# Work instructions:
Transcribe exactly every line from the one with "tumor cells in" to the last line of the listing below, including both.

- - - -

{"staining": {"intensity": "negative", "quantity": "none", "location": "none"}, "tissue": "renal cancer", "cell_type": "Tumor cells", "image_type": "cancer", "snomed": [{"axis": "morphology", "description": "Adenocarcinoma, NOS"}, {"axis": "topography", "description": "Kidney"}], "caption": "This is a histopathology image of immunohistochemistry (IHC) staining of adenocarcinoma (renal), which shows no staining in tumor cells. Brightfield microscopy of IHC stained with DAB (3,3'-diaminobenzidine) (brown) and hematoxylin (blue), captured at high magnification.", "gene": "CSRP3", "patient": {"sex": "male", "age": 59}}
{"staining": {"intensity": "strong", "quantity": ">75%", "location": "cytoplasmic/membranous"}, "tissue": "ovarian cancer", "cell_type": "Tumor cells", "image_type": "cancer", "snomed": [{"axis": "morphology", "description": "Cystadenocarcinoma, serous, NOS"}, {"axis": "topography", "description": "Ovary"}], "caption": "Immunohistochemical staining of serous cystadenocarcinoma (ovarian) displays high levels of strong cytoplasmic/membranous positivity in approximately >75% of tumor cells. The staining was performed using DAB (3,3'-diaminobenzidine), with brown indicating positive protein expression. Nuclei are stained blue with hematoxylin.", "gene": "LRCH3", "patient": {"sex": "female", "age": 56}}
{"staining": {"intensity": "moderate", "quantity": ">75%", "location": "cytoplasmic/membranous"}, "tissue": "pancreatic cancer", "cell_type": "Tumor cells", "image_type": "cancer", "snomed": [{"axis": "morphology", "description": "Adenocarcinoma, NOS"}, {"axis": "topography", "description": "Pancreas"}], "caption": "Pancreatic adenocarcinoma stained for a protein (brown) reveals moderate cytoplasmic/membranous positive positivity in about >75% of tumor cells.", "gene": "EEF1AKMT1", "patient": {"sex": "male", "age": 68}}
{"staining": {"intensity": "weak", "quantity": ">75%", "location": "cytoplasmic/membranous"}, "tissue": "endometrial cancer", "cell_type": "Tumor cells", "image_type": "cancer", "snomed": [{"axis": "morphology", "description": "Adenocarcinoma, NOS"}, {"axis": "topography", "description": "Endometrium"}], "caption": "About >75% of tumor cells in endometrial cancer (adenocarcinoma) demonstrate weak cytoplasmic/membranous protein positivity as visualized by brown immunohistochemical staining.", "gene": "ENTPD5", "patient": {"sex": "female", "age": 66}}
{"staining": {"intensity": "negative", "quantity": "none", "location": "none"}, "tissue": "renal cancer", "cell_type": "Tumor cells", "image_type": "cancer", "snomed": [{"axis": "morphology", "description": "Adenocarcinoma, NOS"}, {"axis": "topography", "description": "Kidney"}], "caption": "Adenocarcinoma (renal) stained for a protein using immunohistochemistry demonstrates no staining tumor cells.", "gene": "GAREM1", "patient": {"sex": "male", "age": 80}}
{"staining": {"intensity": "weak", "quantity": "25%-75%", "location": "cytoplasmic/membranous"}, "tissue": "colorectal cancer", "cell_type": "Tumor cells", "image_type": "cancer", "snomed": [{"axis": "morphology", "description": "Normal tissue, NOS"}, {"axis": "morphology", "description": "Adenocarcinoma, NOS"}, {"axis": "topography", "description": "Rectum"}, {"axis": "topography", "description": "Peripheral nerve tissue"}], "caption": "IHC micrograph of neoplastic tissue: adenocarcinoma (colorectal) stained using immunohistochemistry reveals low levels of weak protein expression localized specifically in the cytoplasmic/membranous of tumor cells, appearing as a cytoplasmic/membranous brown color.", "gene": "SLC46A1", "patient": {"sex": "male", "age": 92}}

- - - -

# Answer area:
{"staining": {"intensity": "weak", "quantity": ">75%", "location": "cytoplasmic/membranous"}, "tissue": "endometrial cancer", "cell_type": "Tumor cells", "image_type": "cancer", "snomed": [{"axis": "morphology", "description": "Adenocarcinoma, NOS"}, {"axis": "topography", "description": "Endometrium"}], "caption": "About >75% of tumor cells in endometrial cancer (adenocarcinoma) demonstrate weak cytoplasmic/membranous protein positivity as visualized by brown immunohistochemical staining.", "gene": "ENTPD5", "patient": {"sex": "female", "age": 66}}
{"staining": {"intensity": "negative", "quantity": "none", "location": "none"}, "tissue": "renal cancer", "cell_type": "Tumor cells", "image_type": "cancer", "snomed": [{"axis": "morphology", "description": "Adenocarcinoma, NOS"}, {"axis": "topography", "description": "Kidney"}], "caption": "Adenocarcinoma (renal) stained for a protein using immunohistochemistry demonstrates no staining tumor cells.", "gene": "GAREM1", "patient": {"sex": "male", "age": 80}}
{"staining": {"intensity": "weak", "quantity": "25%-75%", "location": "cytoplasmic/membranous"}, "tissue": "colorectal cancer", "cell_type": "Tumor cells", "image_type": "cancer", "snomed": [{"axis": "morphology", "description": "Normal tissue, NOS"}, {"axis": "morphology", "description": "Adenocarcinoma, NOS"}, {"axis": "topography", "description": "Rectum"}, {"axis": "topography", "description": "Peripheral nerve tissue"}], "caption": "IHC micrograph of neoplastic tissue: adenocarcinoma (colorectal) stained using immunohistochemistry reveals low levels of weak protein expression localized specifically in the cytoplasmic/membranous of tumor cells, appearing as a cytoplasmic/membranous brown color.", "gene": "SLC46A1", "patient": {"sex": "male", "age": 92}}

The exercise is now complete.